Spurred by a brief telephone message from Theresa Ghattass Kamal that she was being held against her will and forced to convert to Islam, Sa'eed Ghattass Kamal last week tracked his sister's suspected captors to the Bedouin desert area of El-Ga'ar, near his home in Wadi El-Natroun, 50 miles north-west of Cairo.

Mo'atazz Mohammad Sa'eed at first refused to let Sa'eed see his sister when the Christian arrived at his home on 23 March. He later relented after Sa'eed insisted he just wanted to make sure his sister was safe.

With only her eyes showing through her veil and flanked by Sa'eed, his two brothers and his father, Theresa Kamal sat with her brother for 90 minutes but spoke only once, Sa'eed said.
"I have converted to Islam. I have found the right path," she reportedly told her brother in a trembling voice.


But according to Sa'eed and his lawyer, Athanasius William, the Christian woman's conversion still has not been registered at Cairo's Al-Azhar Islamic Centre.

Egyptian law requires that all conversions be registered at Al-Azhar and then validated with the security police, the State Security Investigation (SSI).

Mr William said Theresa, aged 19 years, had not fulfilled the legal prerequisite of meeting with a Coptic priest at least once before converting to Islam:

"If she really chose to convert to Islam, why did she not participate in the required counselling session?" the lawyer asked.

The attorney said that if Theresa's kidnappers attempted to register her conversion, he would contest the move on legal grounds. But in the meantime he said the 'collusion of the security authorities' was making it impossible to even verify whether the Christian woman dropped out of school at Cairo's Secretarial Academy of her own free will in order to live with the Sa'eed family.

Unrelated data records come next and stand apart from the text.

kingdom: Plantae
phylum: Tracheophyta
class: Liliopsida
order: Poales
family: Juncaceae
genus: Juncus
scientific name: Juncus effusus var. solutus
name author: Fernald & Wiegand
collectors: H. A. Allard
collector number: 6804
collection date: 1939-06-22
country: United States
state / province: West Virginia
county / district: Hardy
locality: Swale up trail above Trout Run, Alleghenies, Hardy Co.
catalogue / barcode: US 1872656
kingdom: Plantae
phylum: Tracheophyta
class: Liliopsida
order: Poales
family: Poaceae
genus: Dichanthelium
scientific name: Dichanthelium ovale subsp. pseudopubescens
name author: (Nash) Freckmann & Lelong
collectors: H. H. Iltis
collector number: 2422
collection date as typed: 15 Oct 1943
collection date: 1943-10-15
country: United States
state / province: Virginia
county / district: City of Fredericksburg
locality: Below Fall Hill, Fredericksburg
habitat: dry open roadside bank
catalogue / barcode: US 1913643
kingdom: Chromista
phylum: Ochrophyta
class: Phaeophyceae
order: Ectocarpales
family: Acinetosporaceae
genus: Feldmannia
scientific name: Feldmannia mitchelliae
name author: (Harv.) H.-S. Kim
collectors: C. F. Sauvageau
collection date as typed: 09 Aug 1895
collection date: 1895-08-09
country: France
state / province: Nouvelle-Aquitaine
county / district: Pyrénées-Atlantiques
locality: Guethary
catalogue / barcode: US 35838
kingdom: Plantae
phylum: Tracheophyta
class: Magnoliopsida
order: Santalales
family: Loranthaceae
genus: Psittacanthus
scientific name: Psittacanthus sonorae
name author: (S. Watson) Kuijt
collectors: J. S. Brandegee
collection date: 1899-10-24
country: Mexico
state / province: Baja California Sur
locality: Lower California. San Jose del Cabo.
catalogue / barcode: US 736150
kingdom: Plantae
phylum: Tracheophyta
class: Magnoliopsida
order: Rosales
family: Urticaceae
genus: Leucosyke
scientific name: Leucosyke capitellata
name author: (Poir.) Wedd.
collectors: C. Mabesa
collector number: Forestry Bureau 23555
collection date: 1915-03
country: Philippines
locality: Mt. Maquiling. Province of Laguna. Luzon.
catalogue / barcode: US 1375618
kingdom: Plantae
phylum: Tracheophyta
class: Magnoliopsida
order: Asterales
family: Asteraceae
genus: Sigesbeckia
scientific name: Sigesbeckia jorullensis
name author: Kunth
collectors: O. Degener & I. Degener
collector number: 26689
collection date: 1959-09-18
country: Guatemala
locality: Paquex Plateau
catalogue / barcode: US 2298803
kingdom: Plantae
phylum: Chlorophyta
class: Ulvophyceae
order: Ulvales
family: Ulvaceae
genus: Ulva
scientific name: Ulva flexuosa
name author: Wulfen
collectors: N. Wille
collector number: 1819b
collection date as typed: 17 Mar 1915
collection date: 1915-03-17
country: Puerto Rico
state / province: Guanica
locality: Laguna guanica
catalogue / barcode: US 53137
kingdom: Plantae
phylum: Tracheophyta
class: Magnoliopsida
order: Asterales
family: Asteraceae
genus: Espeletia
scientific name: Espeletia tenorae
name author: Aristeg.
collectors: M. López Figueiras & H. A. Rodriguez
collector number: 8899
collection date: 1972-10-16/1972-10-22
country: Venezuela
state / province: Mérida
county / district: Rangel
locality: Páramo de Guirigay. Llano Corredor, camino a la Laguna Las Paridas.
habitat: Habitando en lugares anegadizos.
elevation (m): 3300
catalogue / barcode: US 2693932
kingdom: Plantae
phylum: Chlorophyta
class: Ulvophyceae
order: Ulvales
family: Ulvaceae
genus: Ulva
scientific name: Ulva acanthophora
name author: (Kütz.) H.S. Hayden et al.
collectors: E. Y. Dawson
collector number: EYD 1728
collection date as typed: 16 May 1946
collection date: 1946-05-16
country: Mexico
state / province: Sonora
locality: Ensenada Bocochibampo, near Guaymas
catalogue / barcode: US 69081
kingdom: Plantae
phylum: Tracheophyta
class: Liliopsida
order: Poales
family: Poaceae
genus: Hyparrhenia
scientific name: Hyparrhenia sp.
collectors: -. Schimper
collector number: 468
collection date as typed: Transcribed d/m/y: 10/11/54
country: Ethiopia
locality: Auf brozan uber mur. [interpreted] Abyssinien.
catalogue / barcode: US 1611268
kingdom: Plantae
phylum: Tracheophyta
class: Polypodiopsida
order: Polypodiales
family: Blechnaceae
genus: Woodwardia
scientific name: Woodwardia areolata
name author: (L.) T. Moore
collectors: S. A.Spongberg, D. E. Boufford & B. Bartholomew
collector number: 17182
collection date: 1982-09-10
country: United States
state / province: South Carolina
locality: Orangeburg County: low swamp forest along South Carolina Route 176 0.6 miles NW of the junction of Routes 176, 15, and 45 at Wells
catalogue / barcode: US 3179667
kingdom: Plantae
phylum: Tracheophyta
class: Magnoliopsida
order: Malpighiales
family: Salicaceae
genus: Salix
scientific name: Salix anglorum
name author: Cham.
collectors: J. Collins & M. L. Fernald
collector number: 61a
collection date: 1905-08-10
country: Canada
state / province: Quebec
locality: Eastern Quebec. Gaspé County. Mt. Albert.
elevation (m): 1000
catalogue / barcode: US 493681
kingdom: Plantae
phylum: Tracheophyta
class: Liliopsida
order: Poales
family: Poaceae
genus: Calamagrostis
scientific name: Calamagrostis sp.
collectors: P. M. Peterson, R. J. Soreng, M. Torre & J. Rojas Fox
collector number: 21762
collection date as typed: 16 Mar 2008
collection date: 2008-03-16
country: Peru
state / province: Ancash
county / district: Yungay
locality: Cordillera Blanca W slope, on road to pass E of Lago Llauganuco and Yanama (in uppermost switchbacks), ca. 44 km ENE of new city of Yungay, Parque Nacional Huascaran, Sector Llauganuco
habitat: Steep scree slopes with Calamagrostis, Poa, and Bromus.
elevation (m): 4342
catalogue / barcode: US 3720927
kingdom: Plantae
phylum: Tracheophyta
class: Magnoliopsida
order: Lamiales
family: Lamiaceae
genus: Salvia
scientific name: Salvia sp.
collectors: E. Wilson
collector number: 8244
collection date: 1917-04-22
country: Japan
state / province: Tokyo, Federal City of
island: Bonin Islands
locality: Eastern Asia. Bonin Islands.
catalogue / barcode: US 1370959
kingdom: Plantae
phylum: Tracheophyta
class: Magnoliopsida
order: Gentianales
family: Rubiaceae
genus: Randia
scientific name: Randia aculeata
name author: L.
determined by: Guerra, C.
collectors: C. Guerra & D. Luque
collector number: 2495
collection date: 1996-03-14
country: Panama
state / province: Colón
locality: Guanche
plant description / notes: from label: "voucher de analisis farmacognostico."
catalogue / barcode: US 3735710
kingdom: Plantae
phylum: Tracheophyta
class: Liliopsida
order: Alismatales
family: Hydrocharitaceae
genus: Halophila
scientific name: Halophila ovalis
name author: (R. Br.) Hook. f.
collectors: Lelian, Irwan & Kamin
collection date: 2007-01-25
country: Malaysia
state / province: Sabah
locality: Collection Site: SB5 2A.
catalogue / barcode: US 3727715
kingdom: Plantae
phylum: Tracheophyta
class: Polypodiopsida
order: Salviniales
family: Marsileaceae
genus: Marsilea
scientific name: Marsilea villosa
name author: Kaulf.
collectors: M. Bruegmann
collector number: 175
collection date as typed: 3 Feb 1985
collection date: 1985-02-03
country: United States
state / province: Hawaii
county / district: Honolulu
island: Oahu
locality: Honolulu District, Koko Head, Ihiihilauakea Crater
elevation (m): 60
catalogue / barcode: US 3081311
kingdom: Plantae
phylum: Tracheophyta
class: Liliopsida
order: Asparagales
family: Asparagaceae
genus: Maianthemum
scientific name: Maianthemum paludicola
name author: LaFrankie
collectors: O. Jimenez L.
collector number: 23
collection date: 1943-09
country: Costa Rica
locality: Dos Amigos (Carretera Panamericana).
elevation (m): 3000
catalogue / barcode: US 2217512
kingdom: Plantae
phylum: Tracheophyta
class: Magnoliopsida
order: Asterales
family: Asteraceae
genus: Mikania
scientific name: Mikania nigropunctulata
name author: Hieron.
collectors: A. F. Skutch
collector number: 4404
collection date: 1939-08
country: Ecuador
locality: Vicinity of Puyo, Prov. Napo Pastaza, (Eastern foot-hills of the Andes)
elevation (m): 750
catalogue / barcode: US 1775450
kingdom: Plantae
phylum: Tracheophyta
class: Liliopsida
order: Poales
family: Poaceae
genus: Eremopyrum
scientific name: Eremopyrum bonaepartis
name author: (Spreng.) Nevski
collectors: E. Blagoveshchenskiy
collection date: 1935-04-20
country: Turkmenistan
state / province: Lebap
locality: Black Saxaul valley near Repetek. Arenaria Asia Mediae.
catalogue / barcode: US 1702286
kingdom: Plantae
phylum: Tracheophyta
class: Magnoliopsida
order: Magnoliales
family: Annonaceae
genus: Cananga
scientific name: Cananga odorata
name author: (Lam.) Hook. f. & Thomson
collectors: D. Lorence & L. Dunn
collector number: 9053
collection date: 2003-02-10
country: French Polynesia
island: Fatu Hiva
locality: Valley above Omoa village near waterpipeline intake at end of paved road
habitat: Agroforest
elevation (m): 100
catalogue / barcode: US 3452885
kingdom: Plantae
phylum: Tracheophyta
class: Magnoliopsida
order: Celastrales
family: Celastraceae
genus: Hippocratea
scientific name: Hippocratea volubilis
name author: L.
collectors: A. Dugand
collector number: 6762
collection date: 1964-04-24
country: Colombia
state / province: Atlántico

Things like this really shock me; I know that there is persecution in the world but it still hits me hard when I read such a personal account.

“What must they have done to her?”
“What would I do; would I have cracked?”
“How are the family coping?”


These thoughts constantly parade themselves through the forefront of my mind. This only makes me feel worse about myself. We have all this freedom, all this influence in society; but what do we do with it? Do we proclaim Christ from the rafters or cower behind the nearest shelter? What must we do?

Please pray for Theresa Ghattass Kamal. Pray that the Lord would uplift her.